When Pip arrives in London, the coachman says of Jaggers; “I don’t want to get into trouble. I know him!” – This adds a layer of mystery and intrigue to Jaggers’ personality, as well as a foreboding sense of danger. More mystery is built up by Wemmick telling Pip “But it stands to reason, his time being valuable, that he won’t be longer than he can help”. When Pip enters Jaggers’ room, still more mystery is added by the presence of strange objects. It is described as “a most dismal place”. Pip narrates that the skylight is “eccentrically pitched”, making the reader conclude that this detail matches part of Jaggers’ personality. There were “two dreadful casts on a shelf”, and Jaggers’ chair is described as being “like a coffin”, making the reader more aware of a new, mysterious layer of Jaggers’ personality.
As the novel progresses, Jaggers begins to “toy” with Pip, playing mind games and not giving straight answers. Jaggers is a prime example of how Dickens likes to introduce one aspect of a character’s personality at a time, starting with the confidence and social strength Jaggers has, along with his ability to argue and his belief in money as the prime motivator in life, followed by a mysterious depth, and then later on a dark sense of humour, and finally concluding with a strange form of sympathy for the characters whose lives Jaggers has seen scattered and destroyed. Near the end of the story, Jaggers seems sorry – albeit in a hidden, defensive manner – for the fact that Estella ended up being adopted by Miss Havisham, and consequently the backwards life she grew up to lead. Dickens uses small phrases like “Even Mr. Jaggers started when I said those words” in order to show the small emotional gaps in Jaggers’ defensive personality.

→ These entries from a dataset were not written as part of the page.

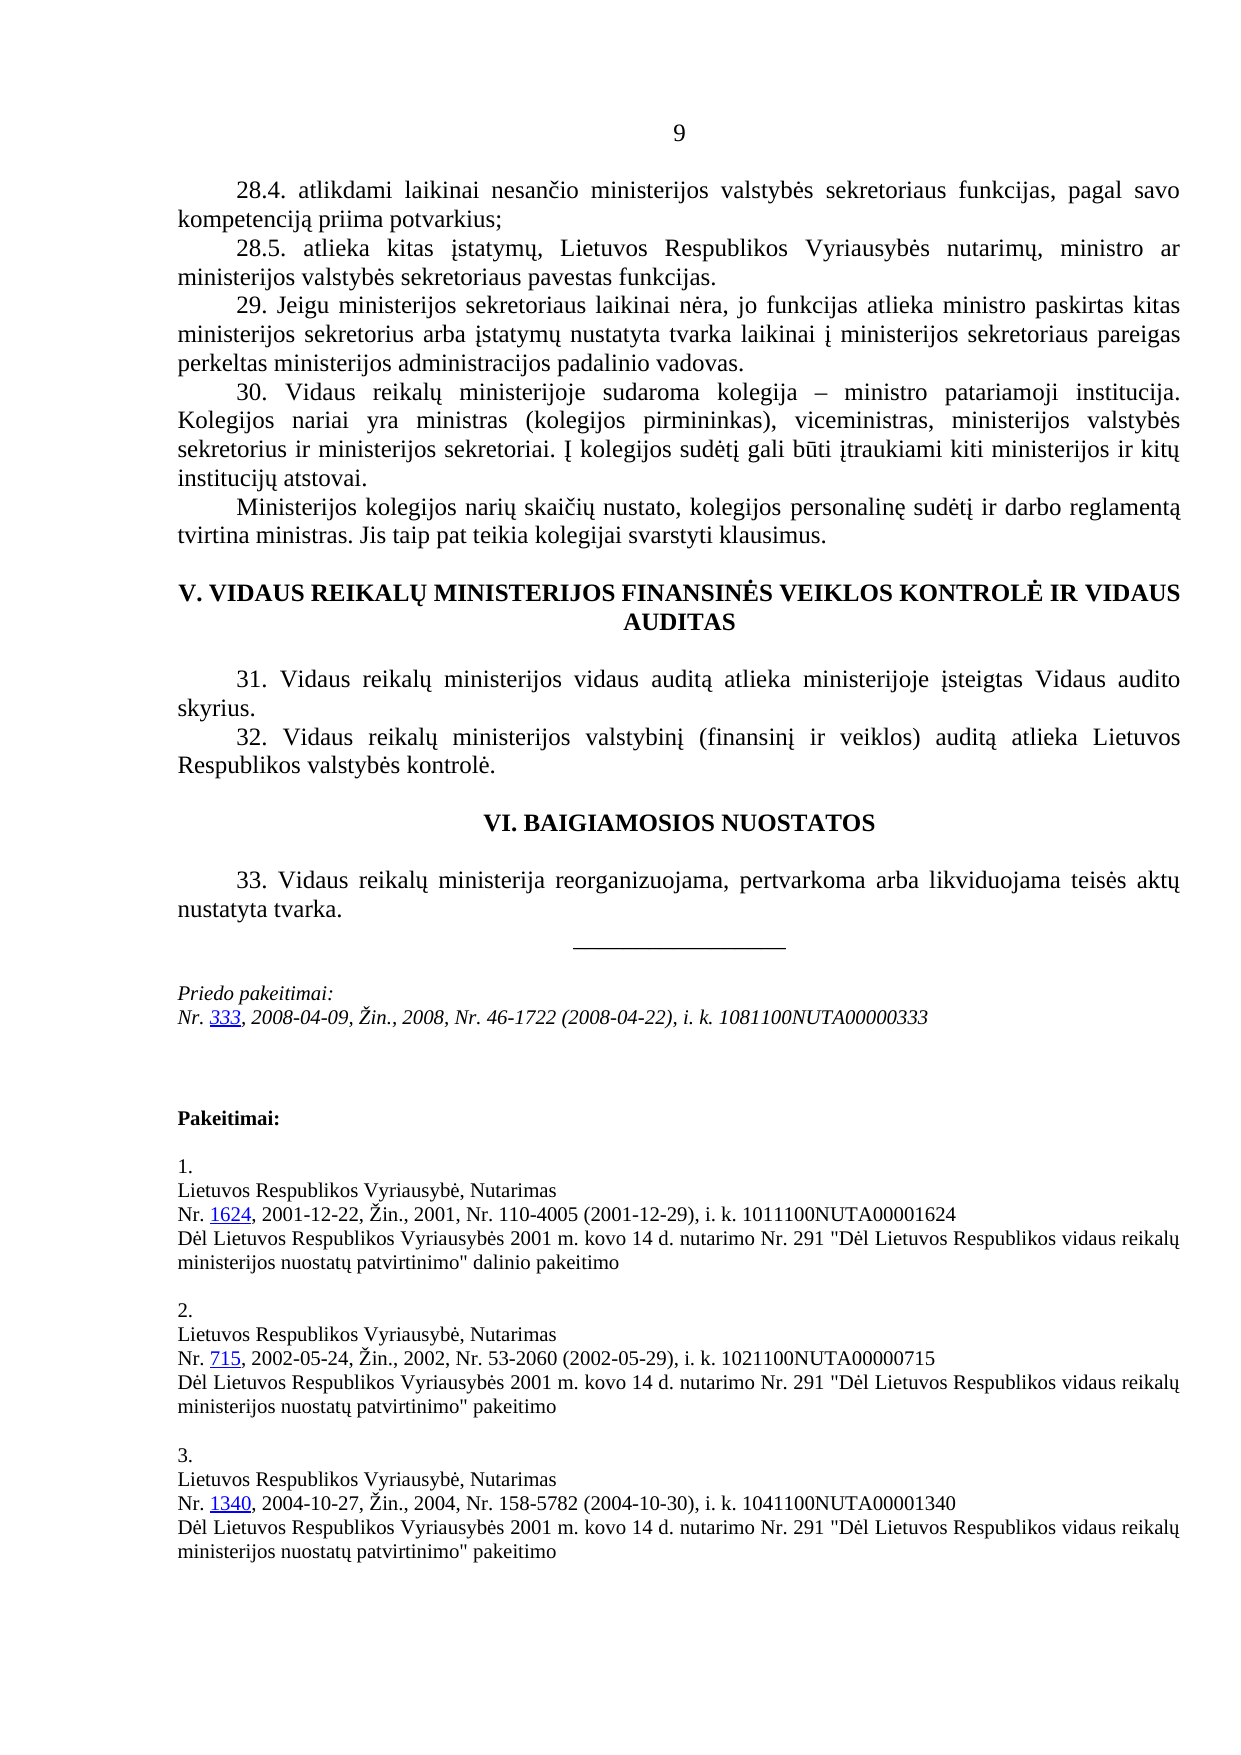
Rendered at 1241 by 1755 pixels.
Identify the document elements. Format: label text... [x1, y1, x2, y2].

text Pakeitimai: [177, 1106, 1181, 1130]
text 29. Jeigu ministerijos sekretoriaus laikinai nėra, jo funkcijas atlieka ministro paskirtas kitas ministerijos sekretorius arba įstatymų nustatyta tvarka laikinai į ministerijos sekretoriaus pareigas perkeltas ministerijos administracijos padalinio vadovas. [177, 291, 1181, 377]
text Nr. 1340, 2004-10-27, Žin., 2004, Nr. 158-5782 (2004-10-30), i. k. 1041100NUTA00001340 [177, 1491, 1181, 1515]
text 2. [177, 1298, 1181, 1322]
text V. VIDAUS REIKALŲ MINISTERIJOS FINANSINĖS VEIKLOS KONTROLĖ IR VIDAUS AUDITAS [177, 578, 1181, 636]
text VI. BAIGIAMOSIOS NUOSTATOS [177, 808, 1181, 837]
text 31. Vidaus reikalų ministerijos vidaus auditą atlieka ministerijoje įsteigtas Vidaus audito skyrius. [177, 664, 1181, 722]
text 28.5. atlieka kitas įstatymų, Lietuvos Respublikos Vyriausybės nutarimų, ministro ar ministerijos valstybės sekretoriaus pavestas funkcijas. [177, 233, 1181, 291]
text Dėl Lietuvos Respublikos Vyriausybės 2001 m. kovo 14 d. nutarimo Nr. 291 "Dėl Lietuvos Respublikos vidaus reikalų ministerijos nuostatų patvirtinimo" dalinio pakeitimo [177, 1226, 1181, 1274]
text Nr. 333, 2008-04-09, Žin., 2008, Nr. 46-1722 (2008-04-22), i. k. 1081100NUTA00000333 [177, 1005, 1181, 1029]
text Dėl Lietuvos Respublikos Vyriausybės 2001 m. kovo 14 d. nutarimo Nr. 291 "Dėl Lietuvos Respublikos vidaus reikalų ministerijos nuostatų patvirtinimo" pakeitimo [177, 1370, 1181, 1418]
text 32. Vidaus reikalų ministerijos valstybinį (finansinį ir veiklos) auditą atlieka Lietuvos Respublikos valstybės kontrolė. [177, 722, 1181, 779]
text Ministerijos kolegijos narių skaičių nustato, kolegijos personalinę sudėtį ir darbo reglamentą tvirtina ministras. Jis taip pat teikia kolegijai svarstyti klausimus. [177, 492, 1181, 549]
text Lietuvos Respublikos Vyriausybė, Nutarimas [177, 1178, 1181, 1202]
text Lietuvos Respublikos Vyriausybė, Nutarimas [177, 1467, 1181, 1491]
text 28.4. atlikdami laikinai nesančio ministerijos valstybės sekretoriaus funkcijas, pagal savo kompetenciją priima potvarkius; [177, 176, 1181, 233]
text Dėl Lietuvos Respublikos Vyriausybės 2001 m. kovo 14 d. nutarimo Nr. 291 "Dėl Lietuvos Respublikos vidaus reikalų ministerijos nuostatų patvirtinimo" pakeitimo [177, 1515, 1181, 1563]
text Lietuvos Respublikos Vyriausybė, Nutarimas [177, 1322, 1181, 1346]
text 33. Vidaus reikalų ministerija reorganizuojama, pertvarkoma arba likviduojama teisės aktų nustatyta tvarka. [177, 866, 1181, 923]
text 30. Vidaus reikalų ministerijoje sudaroma kolegija – ministro patariamoji institucija. Kolegijos nariai yra ministras (kolegijos pirmininkas), viceministras, ministerijos valstybės sekretorius ir ministerijos sekretoriai. Į kolegijos sudėtį gali būti įtraukiami kiti ministerijos ir kitų institucijų atstovai. [177, 377, 1181, 492]
text 3. [177, 1442, 1181, 1467]
text Priedo pakeitimai: [177, 981, 1181, 1005]
text Nr. 715, 2002-05-24, Žin., 2002, Nr. 53-2060 (2002-05-29), i. k. 1021100NUTA00000715 [177, 1346, 1181, 1370]
text Nr. 1624, 2001-12-22, Žin., 2001, Nr. 110-4005 (2001-12-29), i. k. 1011100NUTA00001624 [177, 1202, 1181, 1226]
text _________________ [177, 923, 1181, 952]
text 1. [177, 1154, 1181, 1178]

Despite the respectability Dickens builds up around Jaggers, and the small emotional gaps shown later in the novel, Jaggers does come across as generally slightly dislikeable and untrustworthy, as well as materialistic and greedy. Dickens uses this layer of Jaggers’ personality as yet another vehicle for showing his moral lessons to the reader; because Jaggers’ shows such little sympathy for the people he deals with in his job, and for his own assistant, molly, the reader naturally feels sympathy towards them. The reader is made to disagree with Jaggers over his views on “property” and on emotions. He is made to seem cold and unhappy, and as a result the reader associates warmth with happiness. Because so many people depend on Jaggers and he treats them so badly, the reader is generally encouraged to support the poor, defenceless, lower-class people caught up in the difficulties of the society of the era.
Both of these characters have many layers to their personalities, and Dickens manages to teach the reader not to judge people on first appearances, and he also additionally uses these characters to convey his beliefs about social class and about the unjust British legal system. Because the novel is in fact set in the past (historical even during the era Dickens wrote it), the readers during Dickens’ era would feel like there were mistakes in the past that should never be repeated, causing a large effect on Dickens’ society, helping to spread the ideas of equality and seemingly taking on the role of a large cornerstone in the build up of the far fairer modern-day society.